On aura l'occasion de reparler abondamment de la première rencontre de Naftali Bennett et Joe Biden à Washington. On ne sera probablement plus dans la relation privilégiée qu'avaient nouée Benyamin Netanyahou et Donald Trump, ni même dans celle qui liait le défunt Ariel Sharon et George W. Bush. Dans le cas de Netanyahou et Trump, ils partageaient une vision plus pragmatique du Moyen Orient qui a isolé l'Iran et rapproché ses ennemis communs. Dans celui de Sharon et Bush, c'était l'admiration du président américain pour le vieux combattant israélien. Naftali Bennett et Joe Biden n'ont à première vue rien qui les relie. Le chef du gouvernement israélien appartient à la droite nationaliste même s'il est à la tête d'une coalition qui inclue un parti islamiste et des ministres d'extrême-gauche. Le président démocrate est engagé dans la négociation avec l'Iran pour réintégrer le protocole international sur son programme nucléaire militaire. Quant à sa vision du règlement du conflit israélo-palestinien, elle renoue avec celle de ses prédécesseurs démocrates et la ligne de tous les présidents américains jusqu'à Donald Trump.

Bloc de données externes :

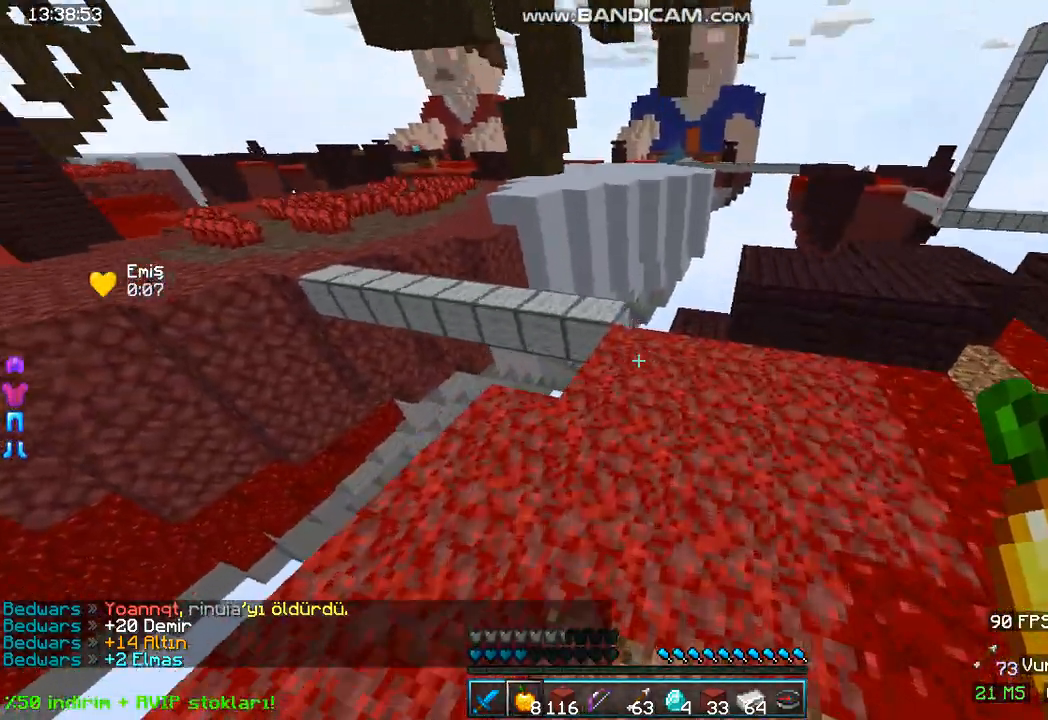
{"keys": ["w"], "mouse": [], "events": []}
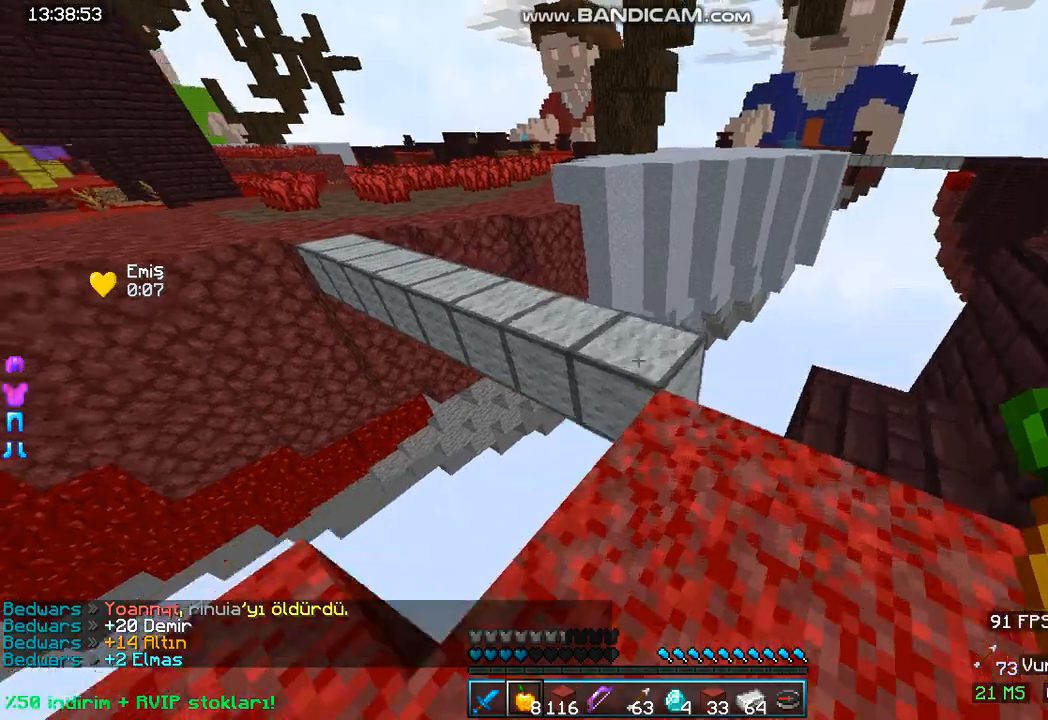
{"keys": ["w"], "mouse": [], "events": [[200, "space", "down"], [433, "space", "up"]]}
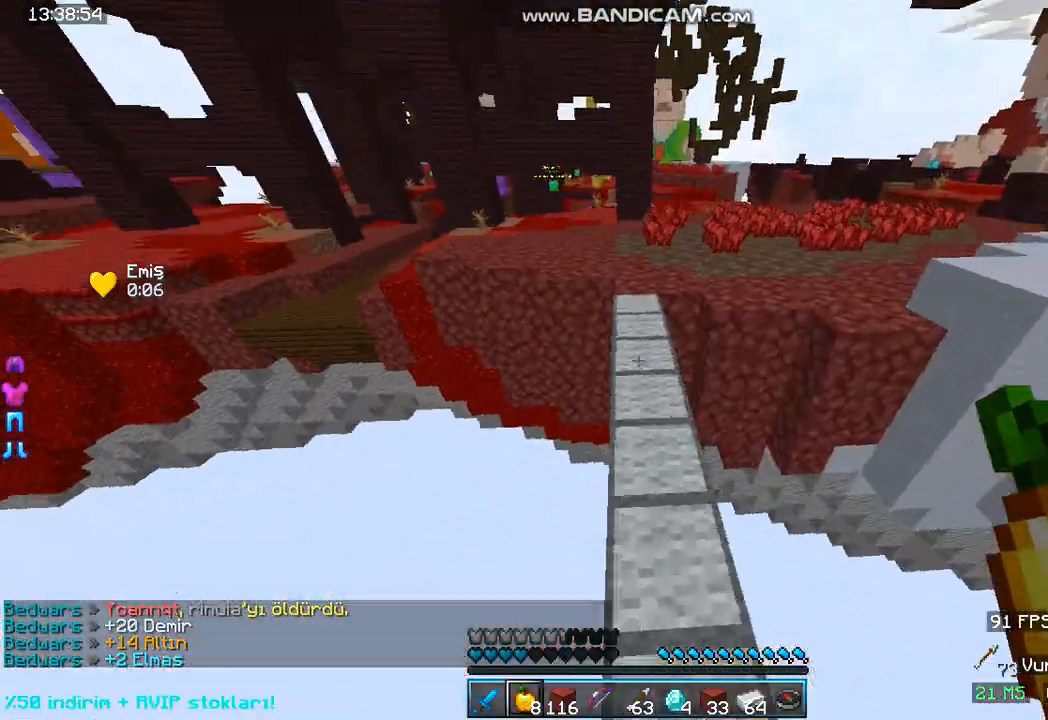
{"keys": ["space", "w"], "mouse": [], "events": [[333, "space", "down"]]}
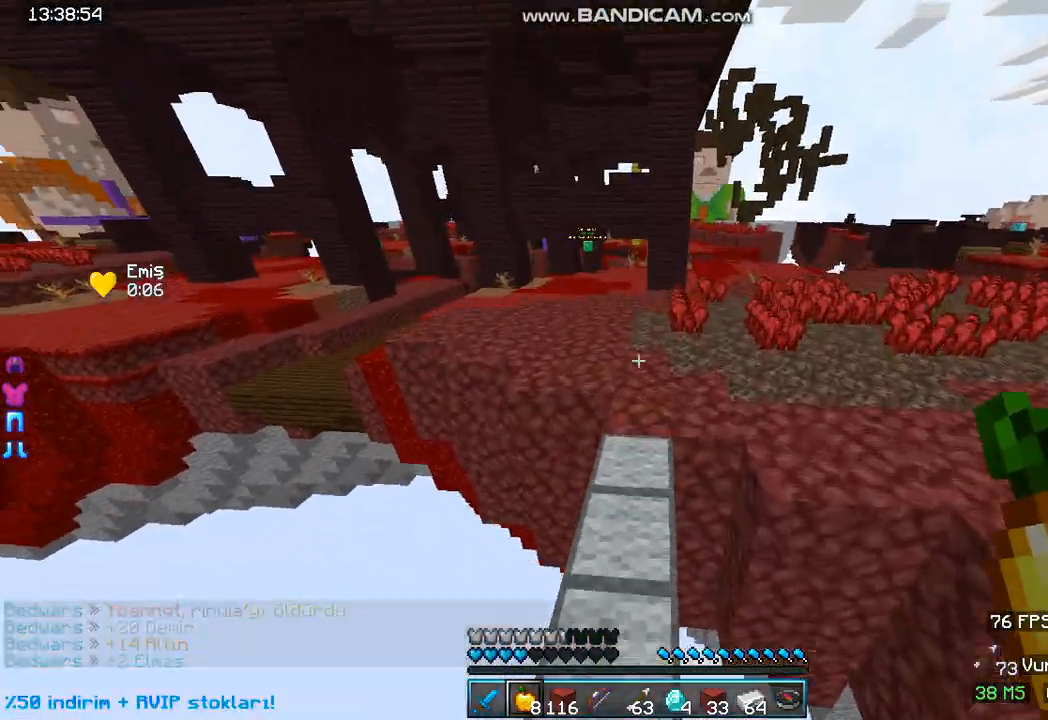
{"keys": ["space", "w"], "mouse": [], "events": [[100, "space", "up"], [367, "space", "down"]]}
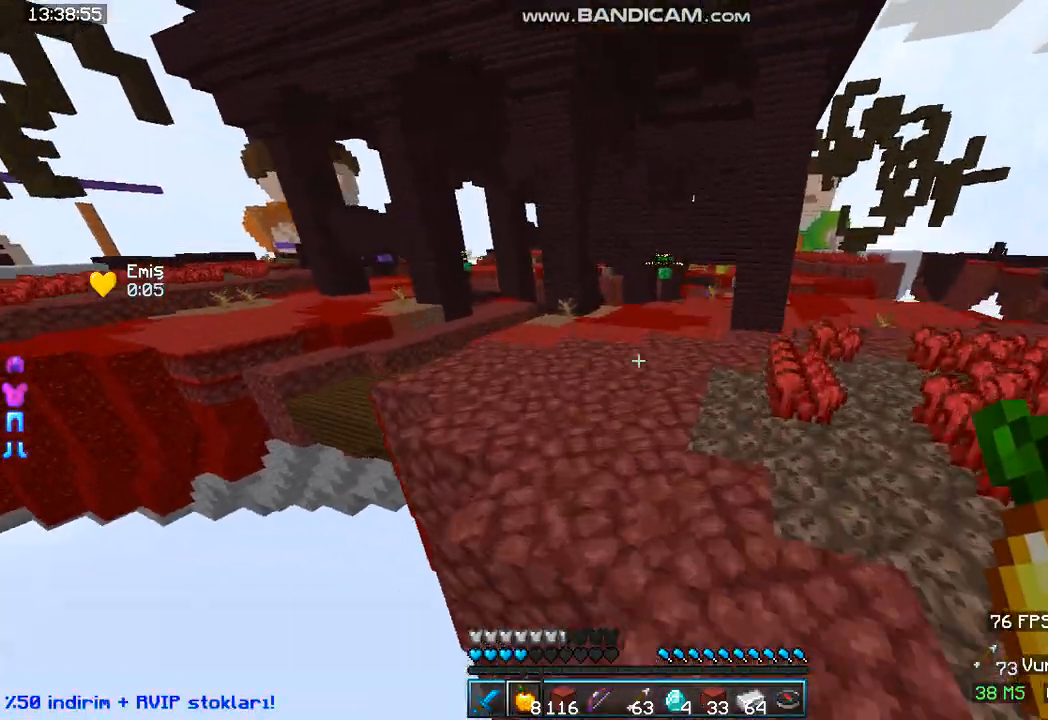
{"keys": ["w"], "mouse": [], "events": [[233, "space", "up"]]}
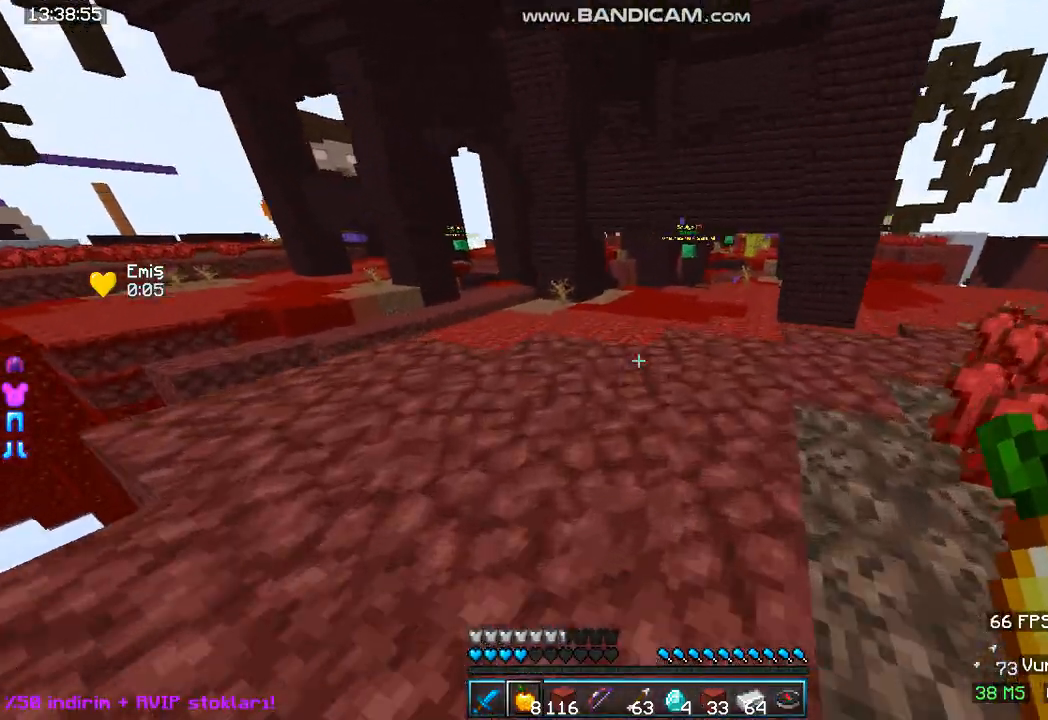
{"keys": ["w"], "mouse": [], "events": [[67, "space", "down"], [400, "space", "up"]]}
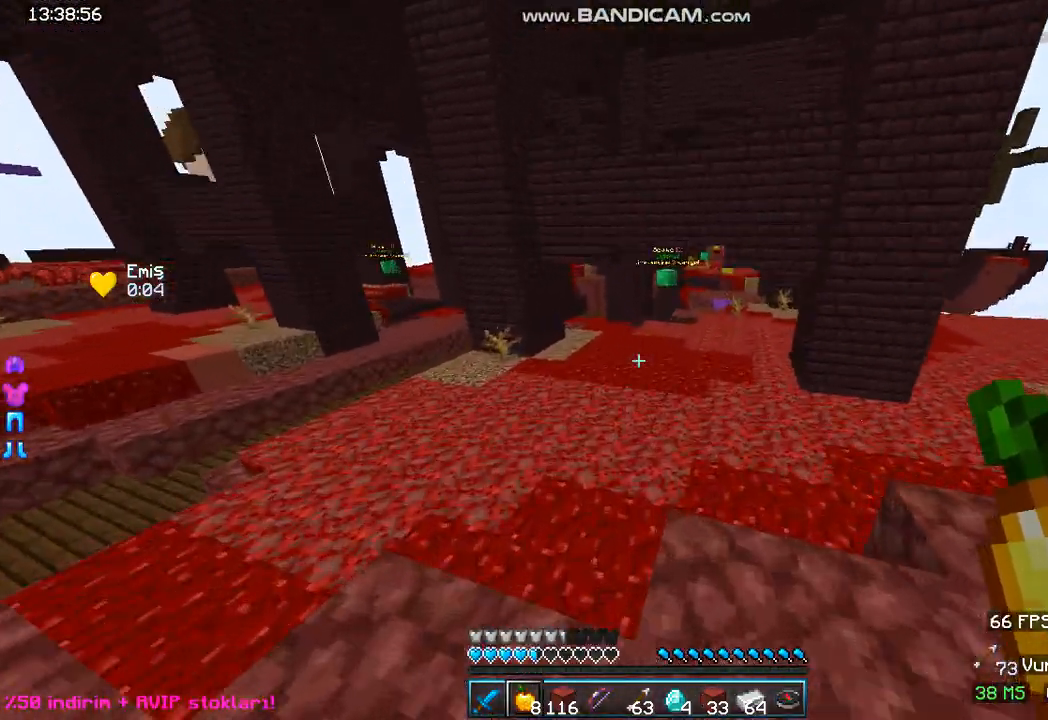
{"keys": ["space", "w"], "mouse": [], "events": [[167, "space", "down"]]}
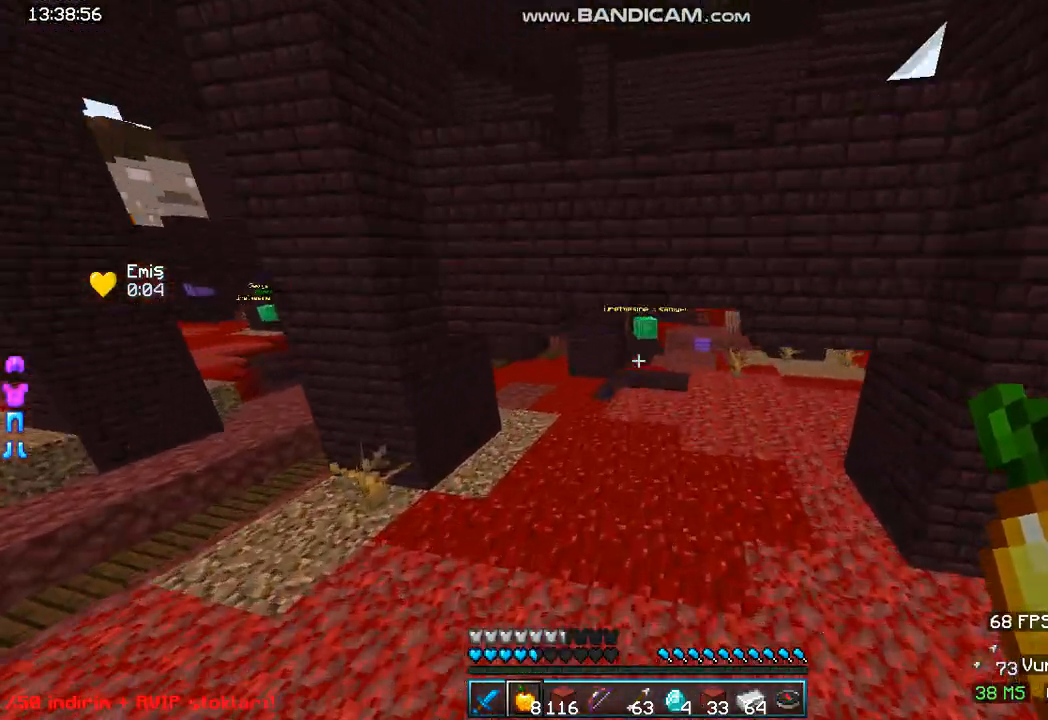
{"keys": ["w"], "mouse": [], "events": [[67, "space", "up"]]}
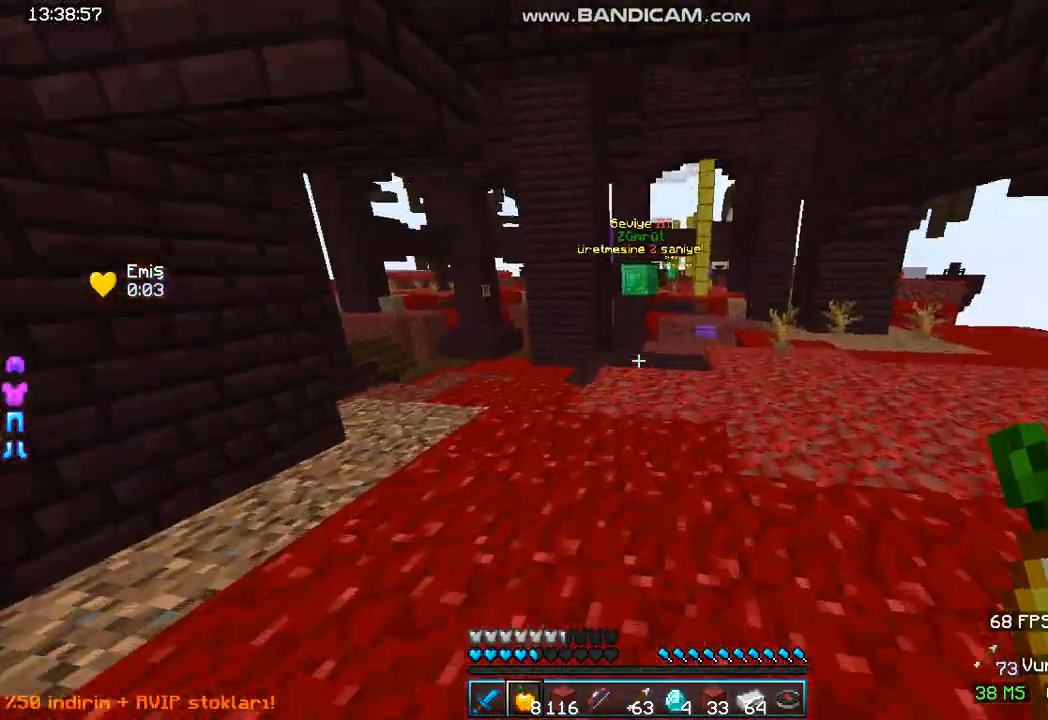
{"keys": ["space", "w"], "mouse": [], "events": [[233, "space", "down"], [400, "space", "up"], [467, "space", "down"]]}
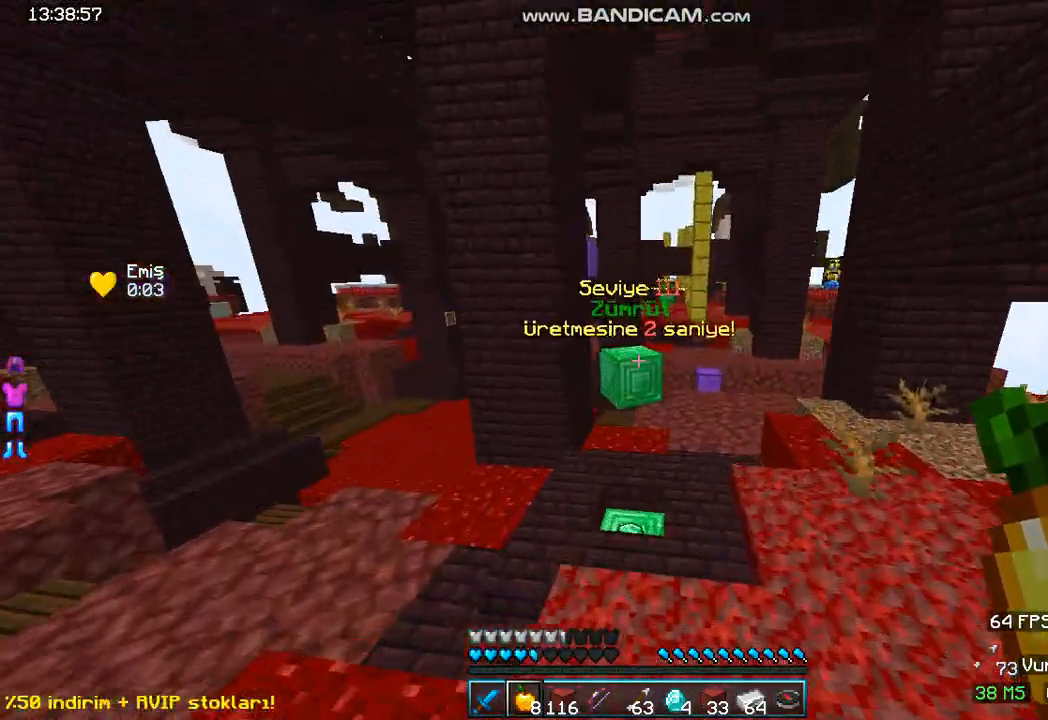
{"keys": ["w"], "mouse": [], "events": [[167, "space", "up"]]}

Quant à sa vision plus générale du rôle des Etats-Unis au Moyen-Orient, elle est celle du désengagement. Ce faisant d'ailleurs, Joe Biden s'inscrit dans la suite de Barack Obama et de Donald Trump. Après la Syrie, après l'Irak, les Etats-Unis se sont retirés d'Afghanistan dans les tourments que l'on sait, et sans regarder en arrière. Et cela inquiète évidemment les leaders de la région, qui se considèrent comme des alliés des Etats-Unis. En ce qui concerne Israël, il n'y a rien à comparer avec la situation de l'Afghanistan. Il ne s'agit pas d'un Etat tenu à bout de bras par les Américains et qui s'est effondré comme un château de cartes dès qu'ils ont quitté le pays. Mais c'est un témoignage supplémentaire que les Etats-Unis peuvent abandonner leurs alliés d'hier quand ils estiment que cela sert leurs intérêts.
Si Israël a bâti sa défense en grande partie sur l'aide américaine, son armée, son économie, sa société ne dépendent pas des Etats-Unis pour exister. En revanche, d'autres pays de la région n'ont pas forcément la même solidité. A commencer par l'Egypte, qui a repris une certaine stabilité sous le régime autoritaire du maréchal Al Sissi. Aujourd'hui, le président égyptien, en place depuis 2013, peut faire la différence entre ses difficiles relations avec Washington pendant le second mandat Obama et l'idylle qui a suivi durant les années Trump. Et surtout, Al Sissi n'a pas oublié comment les Etats-Unis avaient abandonné le président Hosni Moubarak, renversé par le Printemps arabe il y a un peu plus d'une décennie. Ce n'est donc pas un hasard si Al Sissi a invité Naftali Bennett au Caire pour une visite officielle qui devrait avoir lieu dans les prochaines semaines. Car le président Al Sissi, s'il veut faire monter sa cote à Washington, a tout intérêt à utiliser le leader israélien comme témoin de moralité. Une cordialité affichée avec Naftali Bennett passera mieux que les rencontres secrètes que le président égyptien avait eues avec Benyamin Netanyahou. Quand les Etats-Unis donnent des signes d'éloignement, Israël peut être un bon relais. Cela s'est déjà vérifié dans le passé. A condition évidemment, que la première rencontre Biden-Bennett soit un succès.